A técnica consiste na coleta de sangue do próprio paciente, centrifugado para concentrar as plaquetas e os fatores de crescimento envolvidos na reparação dos tecidos. O plasma rico em plaquetas é então injetado na região lesionada, geralmente com anestesia local.

O PRP também é utilizado em procedimentos estéticos, como o chamado “vampire facial”, popularizado pela empresária Kim Kardashian. O CFM, porém, não regulamenta esse uso.

Em reportagem publicada em 2024, a Folha mostrou que clínicas anunciavam o procedimento por valores entre R$ 2.400 e R$ 3.000 por sessão. A Sociedade Brasileira de Dermatologia, porém, afirmava que o PRP só deveria ser empregado em protocolos de pesquisa, sem cobrança dos pacientes.

Procurada, a Anvisa (Agência Nacional de Vigilância Sanitária) diz que a definição das indicações terapêuticas desses procedimentos não é competência da agência.
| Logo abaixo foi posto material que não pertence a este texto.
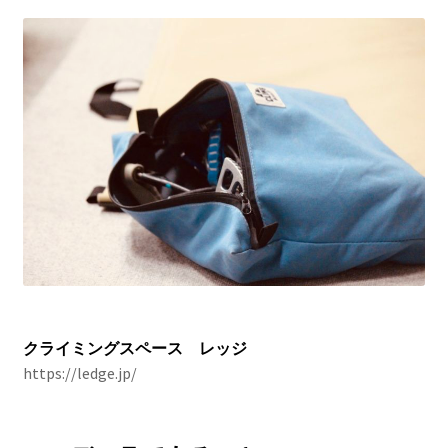
クライミングスペース レッジ
https://ledge.jp/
Diz que a decisão cabe aos conselhos profissionais.

“Cabe aos conselhos definir quais profissionais estão habilitados a indicar, prescrever, executar e acompanhar procedimentos terapêuticos, bem como estabelecer as indicações clínicas autorizadas para sua utilização”, diz a agência, em nota.

Em nota técnica publicada em 2024, a Anvisa informou que os conselhos federais de Odontologia e Enfermagem autorizavam o uso do PRP em procedimentos odontológicos e estéticos, respectivamente, enquanto, na época, o CFM classificava a técnica como experimental e restringia sua utilização à pesquisa clínica.

Francisco Cardoso, vice-corregedor do CFM e relator da resolução, diz que o PRP regulamentado para condições osteomusculares pode ajudar pacientes com dor crônica e postergar ou evitar que uma pessoa idosa precise passar por uma cirurgia de joelho, por exemplo.

“O plasma rico em plaquetas é uma arma muito importante, que já é usada em vários outros países e o CFM agora acolhe, adota e valida perante os médicos”, diz.

O médico explica que, antes, o procedimento era realizado apenas de forma experimental e que, com a regulamentação, a tendência é que mais hospitais e serviços especializados passem a oferecer aos pacientes.

“O PRP não é um produto comercializável, não é um produto feito pela indústria farmacêutica, é um produto derivado do próprio sangue do paciente. Então, serviços de ortopedia ou de medicina com os equipamentos necessários vão colher o sangue do paciente, preparar o PRP a partir do sangue do paciente e usar o PRP no paciente”, afirma.

A resolução determina que o PRP seja preparado exclusivamente com o sangue do próprio paciente, proibindo o uso de material obtido de outra pessoa. Também veda a divulgação do procedimento como promessa de cura, garantia de resultado ou substituto de uma cirurgia quando ela for indicada.

A ideia, segundo Cardoso, é que a população tenha amplo acesso a esse tipo de tratamento. Para ele, o procedimento poderá reduzir o impacto do envelhecimento sobre o sistema de saúde.